Cheers to Shamokin Police Department Cpl. Jarod Scandle and Patrolman Scott Weaver, and Kulpmont police Chief Nathan Foust and Mount Carmel Township Patrolman Michael Pitcavage, for putting out residential fires in both Shamokin and Kulpmont, respectively. The first fire, at 2 p.m. Wednesday, was located at 938 Chestnut St., Kulpmont. The second fire, 12 hours later, at 2:39 a.m. Thursday, was located at 115 Birch St., Shamokin. In both cases, quick action by first responders not only prevented the flames from spreading, but led to the safe evacuation of the residents of both properties. Perhaps it was just a matter of the officers doing what they were trained to do, but in both cases, these men were heroes.

Cheers to the Samek Art Museum at Bucknell University for featuring “Border Cantos Sonic Border,” by Guillermo Galindo, a Mexican-American artist and composer. The exhibit combines Galindo’s creations, crafted from artifacts left behind by migrants at the border between the United States and Mexico. The reason for the exhibit is give people the experience of the border and to get acquainted with the immigrants’ journey. Combining music with the art, he also states that what he is displaying is art, not politics.

A major cheer (for some, perhaps) to the fact that the snow that was predicted for Saturday into Sunday did not come to pass; a whimper, rather than a bang. Instead, the snow stayed light, only about half an inch fell by 8:30 Saturday. According to, by Sunday afternoon, the final snow accumulation was only 2 inches. Williamsport, 50 miles to the north, received 6 inches. According to Accuweather, today’s temps are only expected to reach a high of 15 degrees. Keep in mind, too, that winter still has another two months to do its work.

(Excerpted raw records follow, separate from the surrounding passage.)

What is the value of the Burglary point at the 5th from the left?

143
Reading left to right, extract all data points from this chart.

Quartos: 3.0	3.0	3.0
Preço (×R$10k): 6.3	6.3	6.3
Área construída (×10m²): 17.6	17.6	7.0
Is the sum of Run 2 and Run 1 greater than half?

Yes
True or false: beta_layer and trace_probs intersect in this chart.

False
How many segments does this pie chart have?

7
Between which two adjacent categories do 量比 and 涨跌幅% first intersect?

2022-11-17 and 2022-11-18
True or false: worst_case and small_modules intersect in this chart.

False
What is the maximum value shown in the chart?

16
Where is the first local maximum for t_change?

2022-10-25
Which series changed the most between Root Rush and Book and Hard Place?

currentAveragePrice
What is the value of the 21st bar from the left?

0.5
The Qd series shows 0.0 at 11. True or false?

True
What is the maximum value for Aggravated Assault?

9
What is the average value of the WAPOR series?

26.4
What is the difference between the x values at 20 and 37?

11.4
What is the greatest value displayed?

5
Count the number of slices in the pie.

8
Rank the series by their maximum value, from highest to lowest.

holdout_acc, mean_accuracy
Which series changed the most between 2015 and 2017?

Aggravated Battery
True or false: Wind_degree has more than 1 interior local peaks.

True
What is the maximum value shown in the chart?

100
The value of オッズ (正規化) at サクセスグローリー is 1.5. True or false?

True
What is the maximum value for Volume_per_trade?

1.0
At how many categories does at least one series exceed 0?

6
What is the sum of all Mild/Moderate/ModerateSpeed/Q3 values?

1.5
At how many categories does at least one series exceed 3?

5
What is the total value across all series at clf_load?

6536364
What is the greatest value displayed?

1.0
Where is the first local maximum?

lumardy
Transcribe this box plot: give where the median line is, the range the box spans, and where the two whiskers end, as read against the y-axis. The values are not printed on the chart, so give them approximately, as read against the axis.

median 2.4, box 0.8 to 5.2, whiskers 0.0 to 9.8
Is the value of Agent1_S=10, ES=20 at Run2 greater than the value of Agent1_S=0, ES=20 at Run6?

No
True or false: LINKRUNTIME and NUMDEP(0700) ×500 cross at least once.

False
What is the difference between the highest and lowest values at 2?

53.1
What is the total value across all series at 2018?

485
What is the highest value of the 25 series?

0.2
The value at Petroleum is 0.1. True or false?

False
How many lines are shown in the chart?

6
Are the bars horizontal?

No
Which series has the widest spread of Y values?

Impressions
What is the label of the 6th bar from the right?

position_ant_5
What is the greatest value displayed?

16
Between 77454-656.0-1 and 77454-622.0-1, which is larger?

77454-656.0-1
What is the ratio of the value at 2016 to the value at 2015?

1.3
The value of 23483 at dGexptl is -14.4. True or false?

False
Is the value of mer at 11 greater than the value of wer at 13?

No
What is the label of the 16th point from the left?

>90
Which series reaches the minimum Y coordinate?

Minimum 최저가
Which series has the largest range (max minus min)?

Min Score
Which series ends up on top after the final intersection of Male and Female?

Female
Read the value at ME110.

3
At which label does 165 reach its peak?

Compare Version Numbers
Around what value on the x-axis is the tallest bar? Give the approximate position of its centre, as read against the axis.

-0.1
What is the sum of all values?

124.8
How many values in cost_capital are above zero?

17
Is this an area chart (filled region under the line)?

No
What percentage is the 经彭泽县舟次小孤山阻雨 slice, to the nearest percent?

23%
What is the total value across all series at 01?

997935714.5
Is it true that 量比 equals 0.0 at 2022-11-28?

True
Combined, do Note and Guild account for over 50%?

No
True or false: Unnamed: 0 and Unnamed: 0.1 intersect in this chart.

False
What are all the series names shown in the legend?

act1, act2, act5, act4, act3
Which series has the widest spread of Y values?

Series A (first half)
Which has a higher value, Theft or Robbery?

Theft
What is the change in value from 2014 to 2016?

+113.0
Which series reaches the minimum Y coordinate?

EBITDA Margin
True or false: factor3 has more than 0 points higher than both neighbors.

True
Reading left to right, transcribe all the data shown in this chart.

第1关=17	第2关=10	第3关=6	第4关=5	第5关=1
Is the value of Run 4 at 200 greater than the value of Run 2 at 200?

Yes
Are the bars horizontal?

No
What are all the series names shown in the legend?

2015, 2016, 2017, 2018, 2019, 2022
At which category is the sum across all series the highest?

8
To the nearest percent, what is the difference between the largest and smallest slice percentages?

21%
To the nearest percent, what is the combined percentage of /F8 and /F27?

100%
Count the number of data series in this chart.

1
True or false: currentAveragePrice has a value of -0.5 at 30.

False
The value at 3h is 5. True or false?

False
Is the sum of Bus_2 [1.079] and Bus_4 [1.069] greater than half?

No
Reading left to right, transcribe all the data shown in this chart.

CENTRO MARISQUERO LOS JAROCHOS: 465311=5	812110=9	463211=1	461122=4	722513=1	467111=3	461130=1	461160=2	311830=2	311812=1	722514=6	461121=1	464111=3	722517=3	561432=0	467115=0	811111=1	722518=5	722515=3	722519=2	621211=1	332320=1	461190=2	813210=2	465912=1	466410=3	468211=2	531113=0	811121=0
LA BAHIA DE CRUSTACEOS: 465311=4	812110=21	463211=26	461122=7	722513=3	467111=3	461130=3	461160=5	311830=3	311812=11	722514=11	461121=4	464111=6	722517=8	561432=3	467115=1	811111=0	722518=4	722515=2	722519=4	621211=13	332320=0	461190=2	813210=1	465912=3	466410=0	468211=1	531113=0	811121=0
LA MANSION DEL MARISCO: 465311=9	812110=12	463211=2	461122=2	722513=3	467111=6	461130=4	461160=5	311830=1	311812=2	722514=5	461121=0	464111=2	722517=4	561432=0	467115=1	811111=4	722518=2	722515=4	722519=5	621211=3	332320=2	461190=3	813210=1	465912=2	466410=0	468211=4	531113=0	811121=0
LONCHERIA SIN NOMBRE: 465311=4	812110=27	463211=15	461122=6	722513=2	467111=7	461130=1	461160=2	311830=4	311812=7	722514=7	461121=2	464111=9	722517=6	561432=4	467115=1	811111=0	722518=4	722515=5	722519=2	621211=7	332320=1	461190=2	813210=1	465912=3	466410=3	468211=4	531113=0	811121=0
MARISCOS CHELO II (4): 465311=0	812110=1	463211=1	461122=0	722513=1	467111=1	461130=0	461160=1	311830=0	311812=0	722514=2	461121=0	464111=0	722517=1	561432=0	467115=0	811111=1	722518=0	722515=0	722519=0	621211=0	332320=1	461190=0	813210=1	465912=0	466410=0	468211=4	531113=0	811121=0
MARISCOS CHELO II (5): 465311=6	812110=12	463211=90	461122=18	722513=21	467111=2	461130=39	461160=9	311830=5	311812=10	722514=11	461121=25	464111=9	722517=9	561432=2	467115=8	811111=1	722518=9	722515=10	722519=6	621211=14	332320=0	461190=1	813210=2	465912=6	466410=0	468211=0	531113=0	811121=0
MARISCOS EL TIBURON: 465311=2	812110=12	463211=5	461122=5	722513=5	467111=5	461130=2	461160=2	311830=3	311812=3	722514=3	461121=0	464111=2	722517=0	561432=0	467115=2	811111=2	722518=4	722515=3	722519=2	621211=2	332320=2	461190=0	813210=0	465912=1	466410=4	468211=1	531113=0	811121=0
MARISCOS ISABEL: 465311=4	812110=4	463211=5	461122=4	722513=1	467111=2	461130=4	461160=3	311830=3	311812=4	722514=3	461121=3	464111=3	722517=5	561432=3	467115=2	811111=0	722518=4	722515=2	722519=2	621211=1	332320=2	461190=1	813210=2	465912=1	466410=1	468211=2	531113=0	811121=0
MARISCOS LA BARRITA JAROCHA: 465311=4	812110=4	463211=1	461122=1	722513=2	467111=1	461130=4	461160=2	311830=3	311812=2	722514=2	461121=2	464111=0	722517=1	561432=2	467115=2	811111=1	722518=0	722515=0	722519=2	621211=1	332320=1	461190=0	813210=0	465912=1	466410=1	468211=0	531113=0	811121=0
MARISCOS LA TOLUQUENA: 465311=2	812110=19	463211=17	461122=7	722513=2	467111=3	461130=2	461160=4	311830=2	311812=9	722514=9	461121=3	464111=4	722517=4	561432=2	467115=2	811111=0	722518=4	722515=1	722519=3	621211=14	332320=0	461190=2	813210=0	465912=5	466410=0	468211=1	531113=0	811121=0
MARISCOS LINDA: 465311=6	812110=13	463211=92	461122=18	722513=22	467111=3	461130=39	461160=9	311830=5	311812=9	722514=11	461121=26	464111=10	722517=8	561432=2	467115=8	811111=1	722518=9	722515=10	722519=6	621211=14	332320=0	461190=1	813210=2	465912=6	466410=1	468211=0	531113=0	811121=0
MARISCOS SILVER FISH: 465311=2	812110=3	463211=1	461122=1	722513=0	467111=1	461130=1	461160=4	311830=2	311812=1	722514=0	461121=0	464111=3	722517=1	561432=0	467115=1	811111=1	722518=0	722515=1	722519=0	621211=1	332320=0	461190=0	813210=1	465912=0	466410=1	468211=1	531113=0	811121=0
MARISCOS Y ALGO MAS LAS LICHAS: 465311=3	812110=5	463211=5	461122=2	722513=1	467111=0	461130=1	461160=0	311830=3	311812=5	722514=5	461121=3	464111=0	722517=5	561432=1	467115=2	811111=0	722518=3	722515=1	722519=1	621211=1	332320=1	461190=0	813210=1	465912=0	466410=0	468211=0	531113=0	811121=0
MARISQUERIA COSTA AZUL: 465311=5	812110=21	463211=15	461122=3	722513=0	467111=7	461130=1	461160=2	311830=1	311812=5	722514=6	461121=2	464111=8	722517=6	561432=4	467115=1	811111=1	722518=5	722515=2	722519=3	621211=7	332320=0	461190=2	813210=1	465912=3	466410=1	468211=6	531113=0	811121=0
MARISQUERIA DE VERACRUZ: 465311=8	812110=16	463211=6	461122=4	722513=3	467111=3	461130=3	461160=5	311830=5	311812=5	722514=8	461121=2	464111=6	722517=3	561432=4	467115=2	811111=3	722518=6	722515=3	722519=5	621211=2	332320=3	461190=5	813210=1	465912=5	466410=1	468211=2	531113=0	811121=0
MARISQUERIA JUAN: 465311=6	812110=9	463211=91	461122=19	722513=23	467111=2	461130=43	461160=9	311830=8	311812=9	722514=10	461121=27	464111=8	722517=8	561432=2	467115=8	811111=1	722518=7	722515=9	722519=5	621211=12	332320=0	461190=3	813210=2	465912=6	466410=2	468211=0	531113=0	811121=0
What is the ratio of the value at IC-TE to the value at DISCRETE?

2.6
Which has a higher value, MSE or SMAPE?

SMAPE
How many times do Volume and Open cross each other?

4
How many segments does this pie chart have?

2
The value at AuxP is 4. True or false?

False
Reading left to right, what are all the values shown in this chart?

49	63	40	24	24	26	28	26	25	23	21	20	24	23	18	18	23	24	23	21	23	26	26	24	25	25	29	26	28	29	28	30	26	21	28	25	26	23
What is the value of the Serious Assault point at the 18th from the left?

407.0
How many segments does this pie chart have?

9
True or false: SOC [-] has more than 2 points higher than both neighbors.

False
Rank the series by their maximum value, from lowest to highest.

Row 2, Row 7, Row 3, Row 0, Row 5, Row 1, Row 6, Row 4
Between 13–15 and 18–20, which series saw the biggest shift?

Jeers to Rep. Tom Marino, the five-term Republican 12th Legislative District congressman who will resign as of Wednesday, Jan. 23 — only two months into his new term. The official statement by Marino is that he will be taking a job in the private sector, and did not respond to question about the announcement Thursday. Such an abrupt resignation only gives rise to “conspiracy theories,” something we don’t need more of. As an incumbent politician who has served his constituents for five terms, and obviously did a good enough job that he kept getting re-elected, Marino owes more to his district than a vague excuse tacked on to a quick exit.

Cheers to Coal Township native Terrill “Terri” Sanchez who in May was named executive director of the Pennsylvania State Employees’ Retirement System — one of the nation’s oldest retirement plans for public employees, with more than 239,000 members and $29 billion in assets. Sanchez, who oversees 200 employees and handles and annual operating budget of $30 million, is believed to be the first female executive director in the agency’s 96-year history. A daughter of Ed and Phyllis Lippay, of Holly Street, has come a long way from when she began her career with state government nearly 35 years ago. Sanchez credits her success to “hard work, courage and character,” along with the influence of mentors and her small-town upbringing.